Leaving the filmmaking per se; which is unsurprisingly excellent, given Haynes's track record. The most obvious thing to talk about is the acting, and frankly one could focus on nothing but the acting and still come away satisfied. First, what you've heard is correct: Cate Blanchett is amazing and then some, absolutely disappearing into the role so deeply that I honestly forgot she was a woman. Hers is the most straightforward Dylan impersonation in the film, by design (and by the same design, Jude was always meant to be played by an actress; this begins to slip into that overly-intellectual thing that I was just complaining about), and it is a uniquely perfect impersonation that is still unmistakable a performance - she is playing a version of Bob Dylan and this movie character "Jude Quinn," and doing both of them flawlessly.

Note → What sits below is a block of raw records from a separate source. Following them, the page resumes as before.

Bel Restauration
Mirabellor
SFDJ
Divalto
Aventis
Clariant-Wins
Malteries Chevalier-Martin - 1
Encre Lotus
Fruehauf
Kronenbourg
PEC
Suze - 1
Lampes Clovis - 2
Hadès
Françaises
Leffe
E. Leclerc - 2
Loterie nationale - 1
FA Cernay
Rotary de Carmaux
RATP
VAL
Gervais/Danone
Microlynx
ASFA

It's not really fair to rank the other five performers, given that Blanchett has been given the most-playable role (Whishaw the least), but they do have flaws in varying degrees; my least favorite being Bale, as much as that hurts to say, who is a little too invested in his accent and not enough in his character. The real standouts are the supporting cast, notably Gainsbourg (who completely outshines Ledger) and surprisingly, Michelle Williams as the Edie Sedgwick character, Coco Rivington (crapping all over Sienna Miller's Factory Girl performance, though not nearly as much as all six headliners crap all over Hayden Christensen's Dylan). The only clinkers are both disappointments: Julianne Moore, as Joan Baez surrogate Alice Fabian, is very pleasant and mannered and not remotely as earthy as the real woman, and David Cross is nothing other than a distraction as Allen Ginsberg. Yes, that one.

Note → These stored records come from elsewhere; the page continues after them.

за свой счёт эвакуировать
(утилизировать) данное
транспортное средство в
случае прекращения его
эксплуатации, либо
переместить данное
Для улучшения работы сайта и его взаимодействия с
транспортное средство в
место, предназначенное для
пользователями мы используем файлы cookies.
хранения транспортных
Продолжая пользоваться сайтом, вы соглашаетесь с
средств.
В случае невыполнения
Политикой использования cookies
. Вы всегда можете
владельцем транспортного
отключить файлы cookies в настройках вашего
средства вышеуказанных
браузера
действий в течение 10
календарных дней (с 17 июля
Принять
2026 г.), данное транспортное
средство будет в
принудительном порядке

The look of the film, meanwhile, is a delight. Each of the six sequences is designed to look differently: Bale's, Ledger's and particularly Blanchett's meant to evoke the reigning style of their time period, which in the last case means shots cribbed directly from Fellini and Godard, and a general Richard Lester sensibility. Franklin's sequence is an over-saturated study of the South, Gere's is a straight-up Peckinpah western, and Whishaw's is almost painfully high-contrast black-and-white, befitting the only character in the movie who's not trying to hide. We are not surprised that this is all done very well, or at least we shouldn't be; Ed Lachman, the cinematographer, last worked with Haynes on Far from Heaven, where they recreated the color cinema of the 1950s with freakish accuracy.

Individually, most moments in the film work, although one scene leaps out as unusually dreadful: a painful literalisation of "Ballad of a Thin Man" in Blanchett's sequence that stands out as the worst example of the film's tendency towards needless explanation. Otherwise, it ranges from more than competent to transcendent, taken in bite-sized chunks. Taken as a whole film, there's that one overriding flaw, though: this isn't a movie, it's a series of thematic propositions, and it's at once impossibly confusing and annoyingly obvious.

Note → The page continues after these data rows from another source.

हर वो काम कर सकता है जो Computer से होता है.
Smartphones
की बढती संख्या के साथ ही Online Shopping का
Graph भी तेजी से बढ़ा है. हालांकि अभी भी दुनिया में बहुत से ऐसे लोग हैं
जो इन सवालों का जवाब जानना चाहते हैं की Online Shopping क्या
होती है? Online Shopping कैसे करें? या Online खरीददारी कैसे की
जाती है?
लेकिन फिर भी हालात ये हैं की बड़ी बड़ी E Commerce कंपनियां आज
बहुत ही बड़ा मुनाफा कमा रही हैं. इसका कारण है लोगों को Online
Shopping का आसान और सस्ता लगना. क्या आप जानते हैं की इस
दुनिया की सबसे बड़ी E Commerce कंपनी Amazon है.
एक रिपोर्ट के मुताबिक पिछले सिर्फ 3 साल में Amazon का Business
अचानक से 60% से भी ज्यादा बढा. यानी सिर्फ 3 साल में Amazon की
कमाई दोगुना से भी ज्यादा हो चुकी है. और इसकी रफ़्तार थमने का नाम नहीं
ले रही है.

The other...I'm not sure if this is a flaw...but the film, fixated as it is on Dylan the man, mostly ignores Dylan's art. Plenty of songs are used, including the rare title track (making its first sanctioned appearance on disc via the film's soundtrack!), but they play on familiarity. This film absolutely requires that the viewer come in with a working knowledge of Dylan, the more the better, and probably even a predisposition to loving his music. What it does not do, not for one moment, is argue in favor of his aesthetic quality. And if there is any musical figure of the 20 century that you can get away with that, Bob Dylan is the one, but it still seems like a significant hole in the film.